Roger Bacon himself was not left too long to experiment by the superiors of his Order. In 1278 there came a new purge of troublesome philosophers in the Order of St. Francis, and Brother Roger was once more placed on bread and water in a solitary cell. This time he was in his cell for fourteen years. He spent only the last few years of his life in freedom at Oxford, in the little room in the squat tower of the gateway at Folly Bridge. And here is a simile concerning the uses of alchemy which Roger Bacon gives in his work De Augmentia Scientiarium:

"Alchemy may be compared to the man who told his sons that he had left them gold buried somewhere in his vineyard; where they, by digging found no gold, but by turning up the mould about the roots of the vines, procured a plentiful vintage. So the search and endeavours to make gold have brought many useful inventions and instructive experiments to light."

[From The Goldmakers, by K. K. Doberer; pages 43 to 46. Boldface added.]

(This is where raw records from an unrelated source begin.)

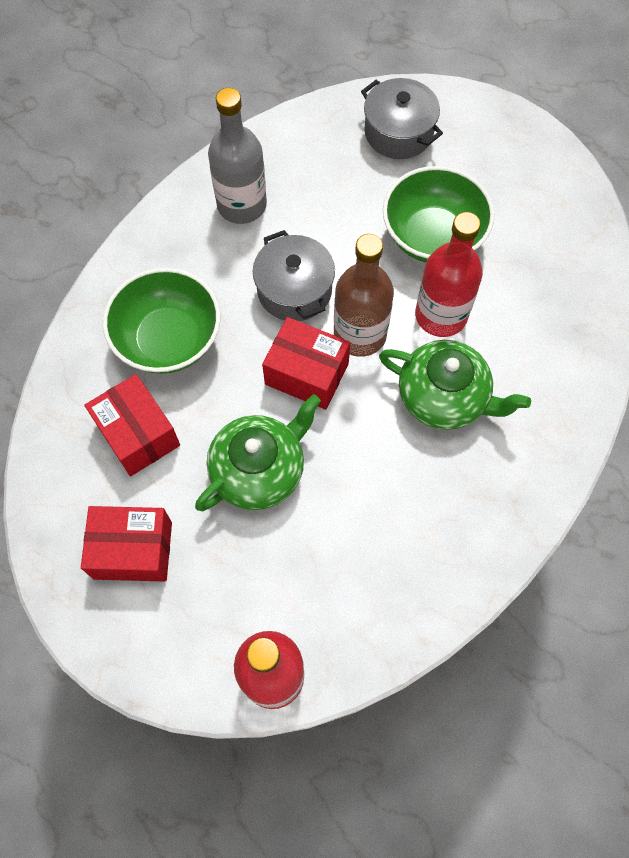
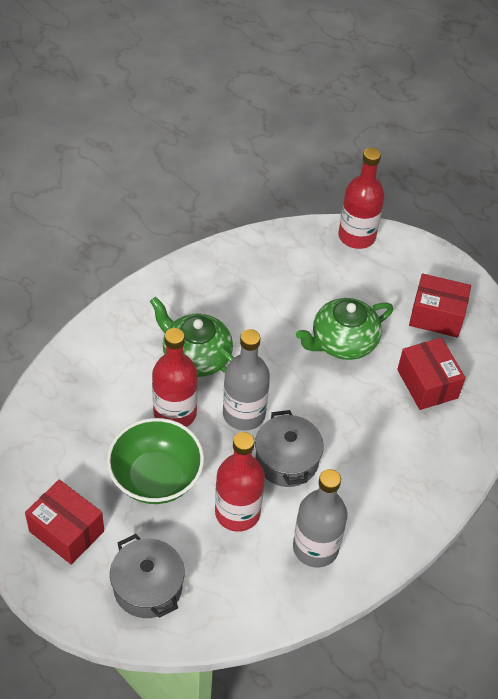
camera: 170 degrees left, 15 degrees down
(168, 340) = (396, 445): green bowl -> none
(307, 373) = (293, 395): red box -> red box (66, 531)
(333, 221) = (237, 512): none -> red bottle
(360, 334) = (244, 414): brown bottle -> grey bottle

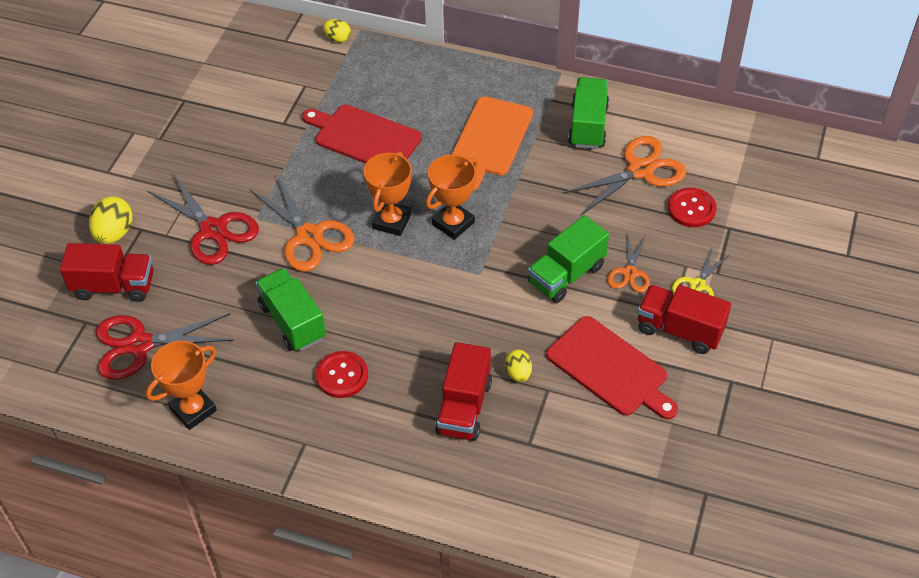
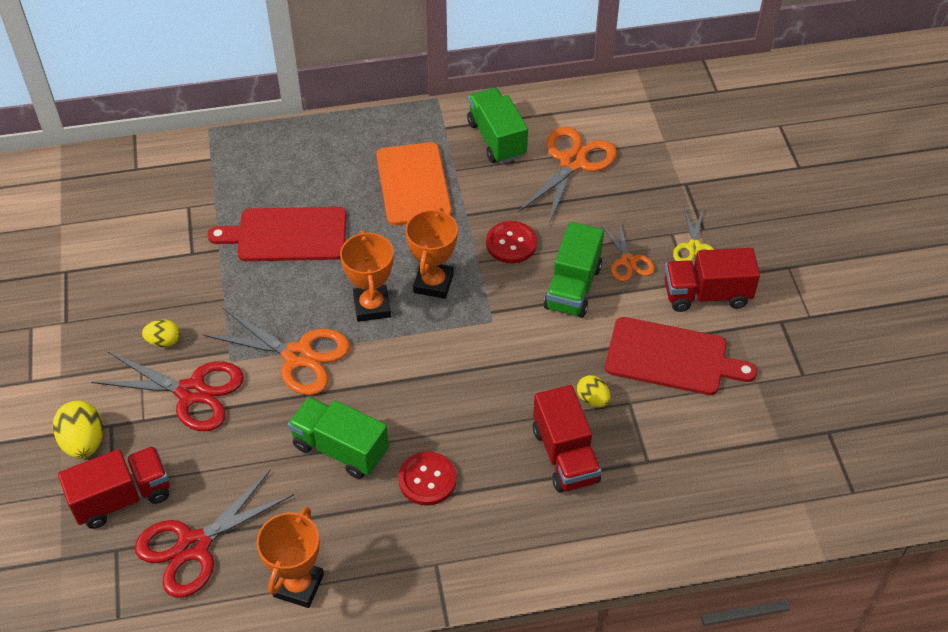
camera: 30 degrees left, 0 degrees up
(338, 38) = (191, 146): yellow egg -> yellow egg (164, 341)
(691, 209) = (641, 179): red button -> red button (511, 243)

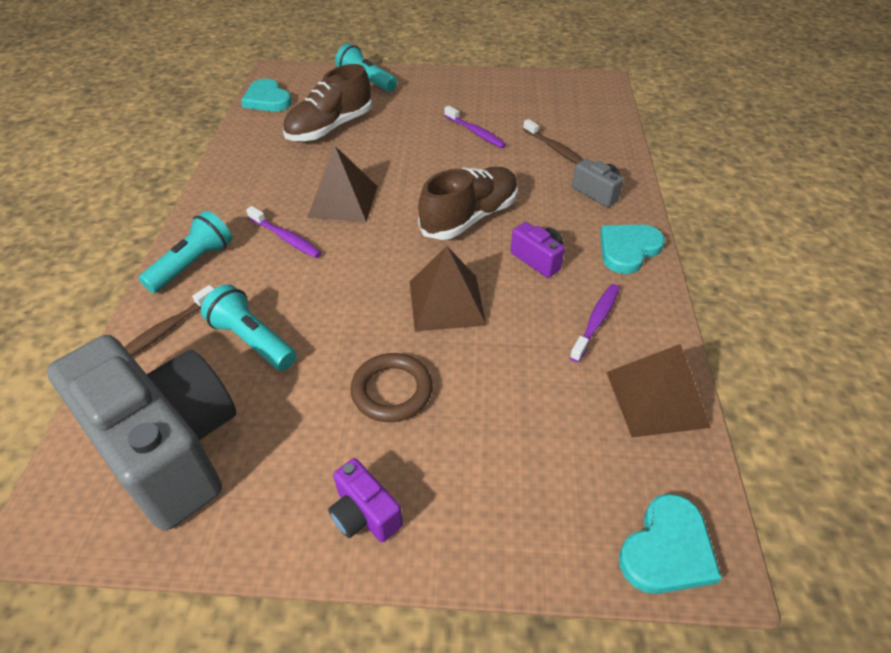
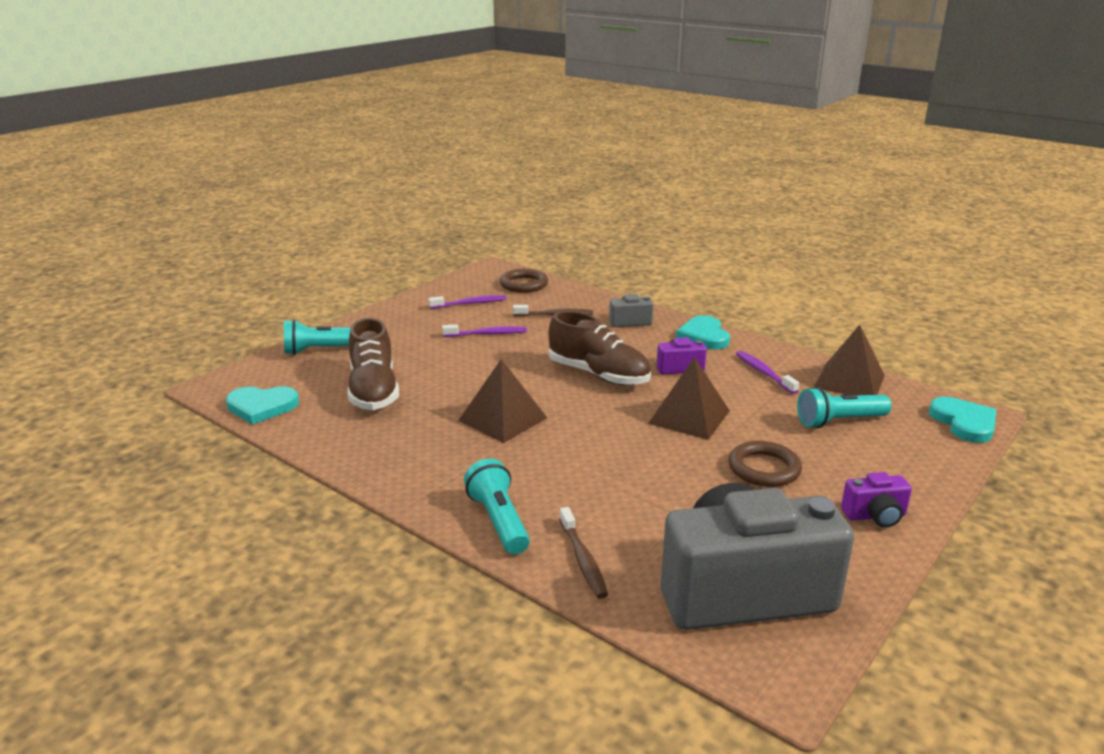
camera: 55 degrees left, 20 degrees down
(252, 340) = (646, 515): turquoise flashlight -> turquoise flashlight (839, 421)
(286, 238) = (521, 461): purple toothbrush -> purple toothbrush (470, 303)
(469, 218) = (598, 375): brown shoe -> brown shoe turned 135 degrees clockwise
(592, 108) = (524, 284): none -> brown ring

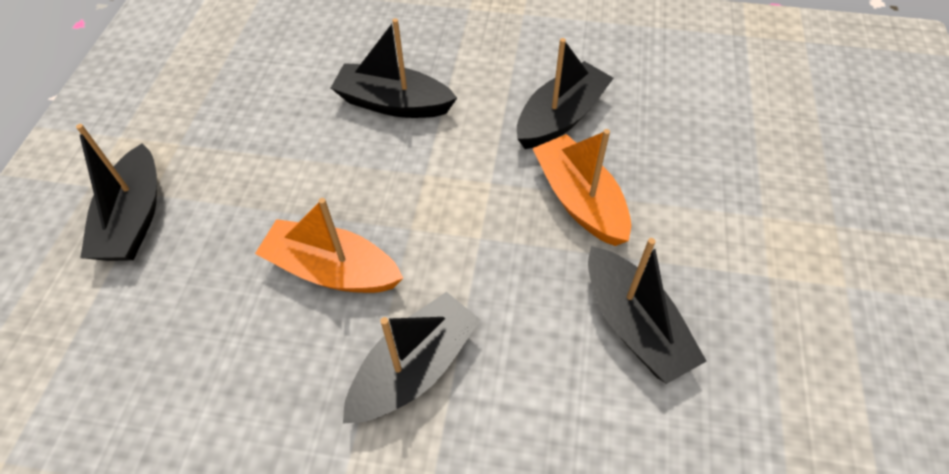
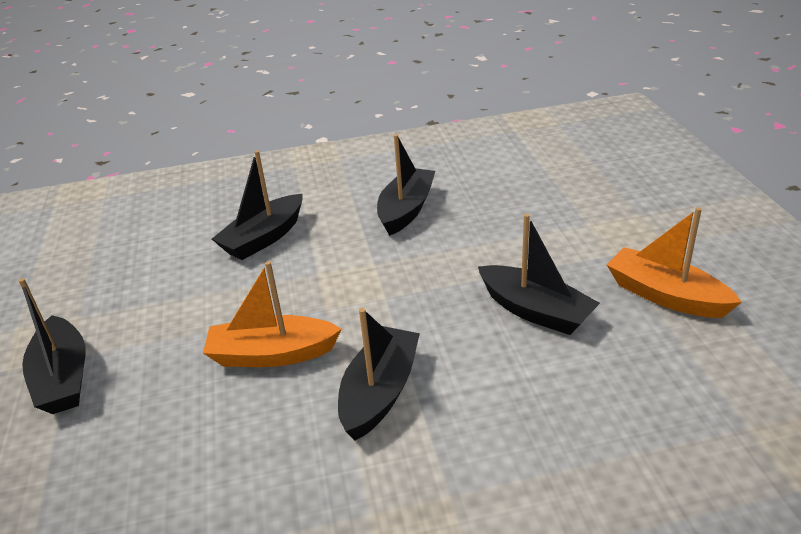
camera: 20 degrees left, 20 degrees down
(393, 103) = (264, 238): black boat -> black boat turned 45 degrees counterclockwise
(579, 200) = (450, 253): orange boat -> orange boat (665, 296)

Another Fransican monk, by the name of Bertholdus, tried to solidify quicksilver. Because of his penchant for dangerous experiments, he was soon given the nickname "Black Berthold". Unknown to Berthold, the substances he used in his quest to tame quicksilver produced what was later to be called gunpowder. Hermetically sealing his crucible to keep the hot and cold spirits in, it is no wonder his crucible exploded when he heated it. This didn't deter Black Berthold. He tried it again and used a bronze mortar with a brass plate wedged on top. When Berthold recovered from the blow, all he found was the empty mortar and a hole in the ceiling of his cell.